Overview
Position: Data Architect - Mainframe Migration & Modernization
Location: London, UK (Hybrid-2/3 days a week)
6 months contract position
Responsibilities
- Design and implement Change Data Capture (CDC) pipelines using IBM CDC tools or equivalents, including subscription management, bookmarks, and replay strategies.
- Handle complex data encoding transformations, such as EBCDIC to UTF-8 and packed decimal conversions, with validation test suites.
- Utilize migration tooling for schema conversion and downstream analytics (Glue, Athena, Redshift), with infrastructure-as-code (Terraform) and CI/CD (GitLab).
- Plan and execute cutovers with dual-run validation, reconciliation, rollback strategies, and data governance controls (masking, encryption, IAM).
- Develop observability dashboards for lag, throughput, error rates, and cost using CloudWatch/Grafana, with operational runbooks and alerting.
- Ensure data quality through pre-migration validation tests and reconciliation against golden sources.
- Apply domain-driven design principles to model bounded contexts and aggregate roots.
- Architect event-driven systems using CDC as event streams, with replay and orchestration patterns.
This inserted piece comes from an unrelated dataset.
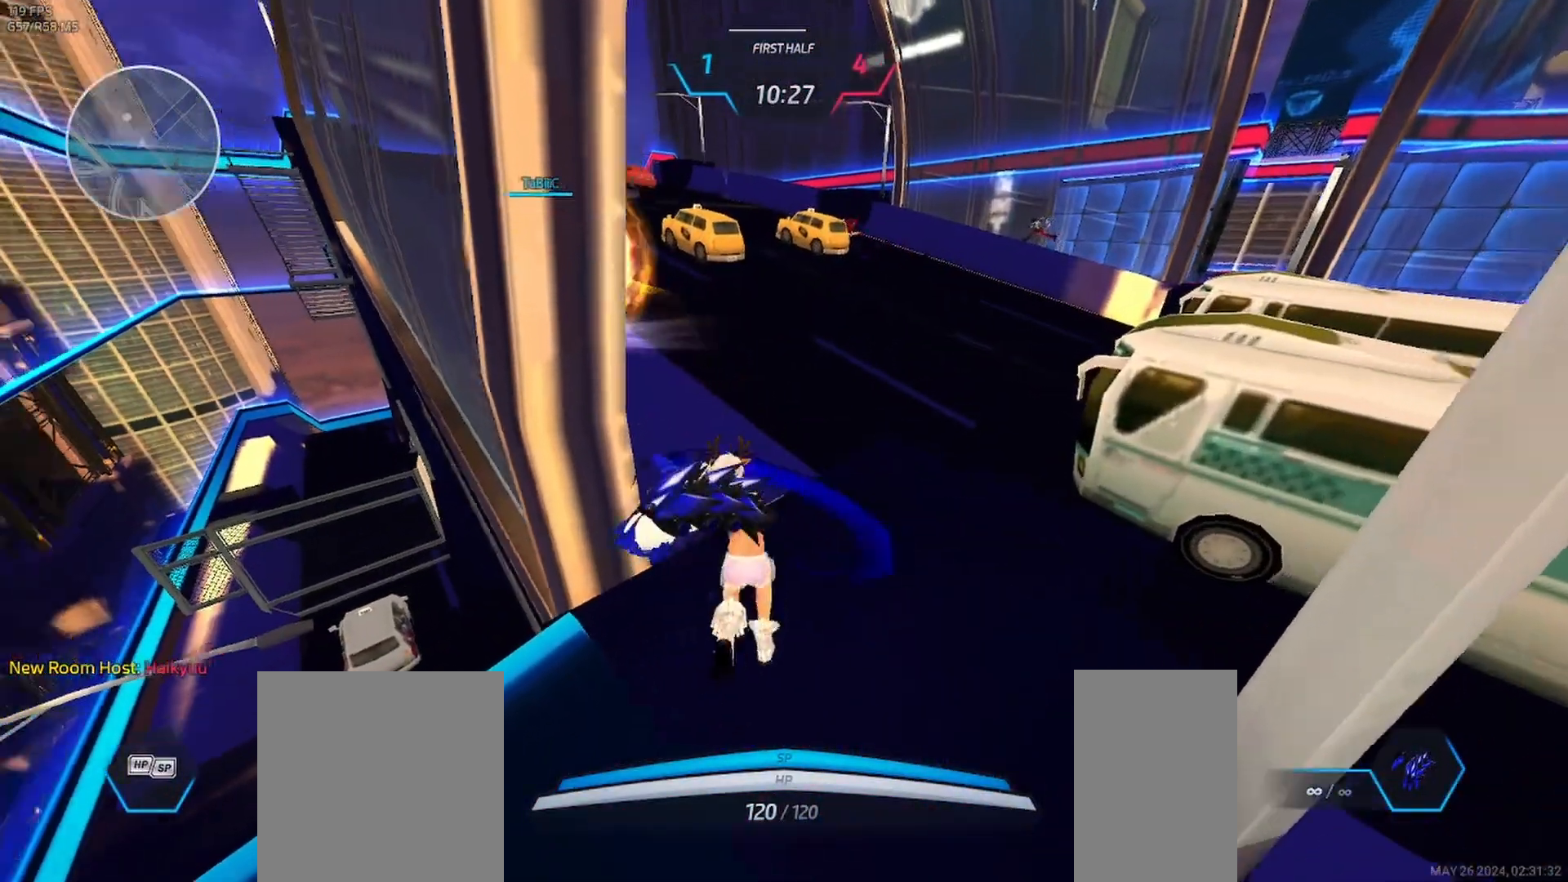
{"keys": [], "mouse": [], "events": [[333, "mouse_left", "down"], [450, "mouse_left", "up"]]}
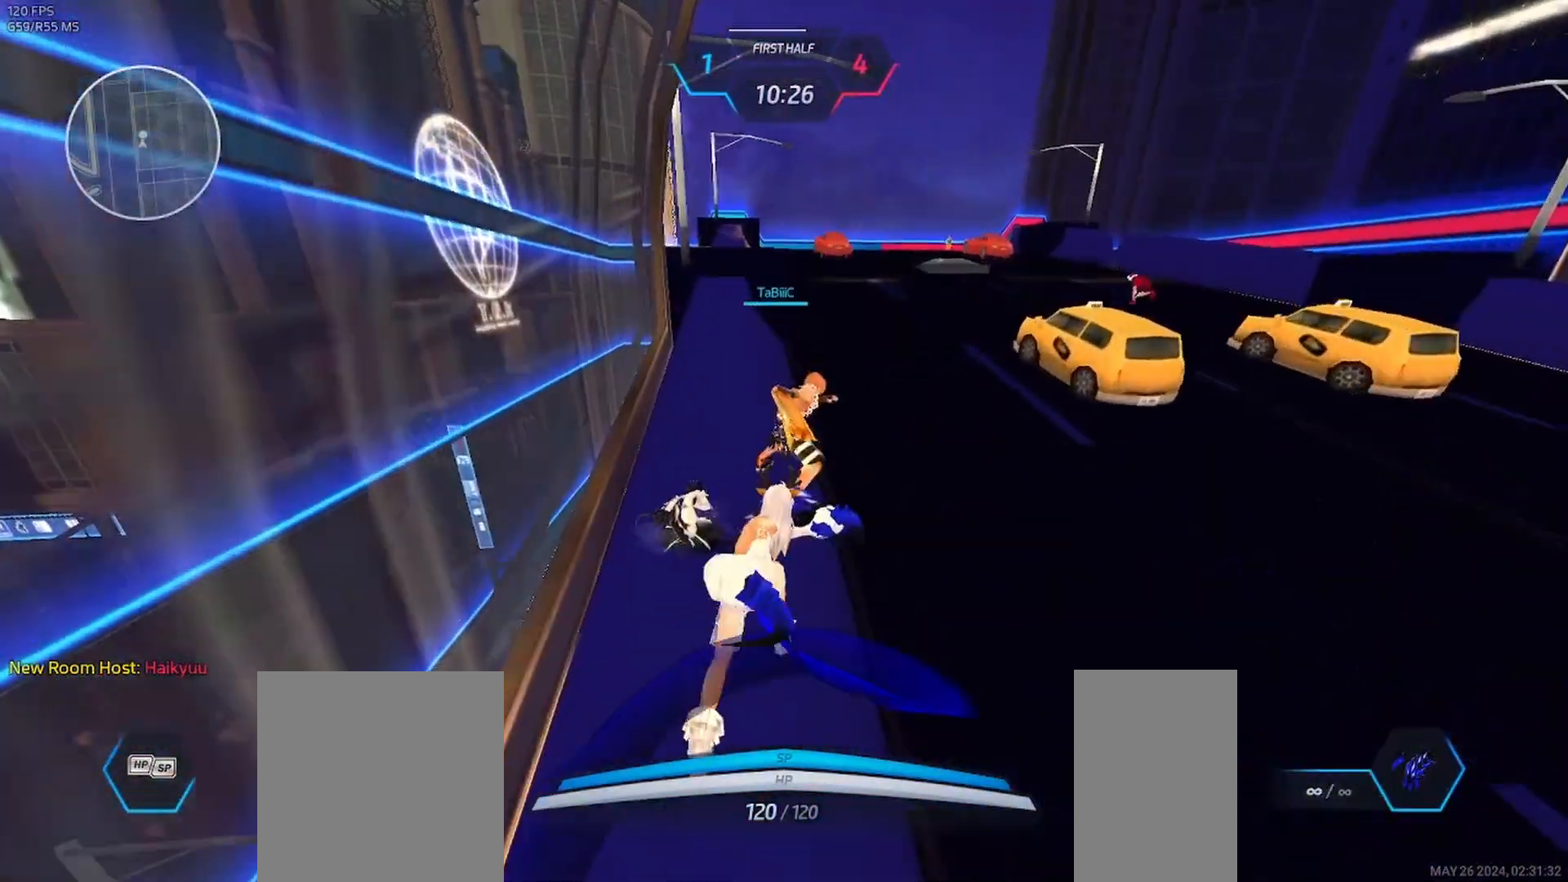
{"keys": [], "mouse": [], "events": []}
- Translate Db2 schemas to target pipelines (Aurora Postgres preferred), including logical and physical data modelling, referential integrity, and denormalization decisions.
- Build integration pipelines from Db2 to target pipelines (Aurora Postgres preferred) via Kafka/S3, ensuring idempotency, ordering, and reliable delivery semantics.
Your Profile
Essential skills/knowledge/experience:
- Change Data Capture: CDC design and operations (IBM, Precisely, or equivalent); subscription management, bookmarks, replay, backfill.
- Db2 & z/OS knowledge: Db2 catalog, z/OS fundamentals, batch windows, performance considerations.
- Relational modelling: Data modelling; normalization, indexing, partitioning; OLTP vs. analytics trade-offs.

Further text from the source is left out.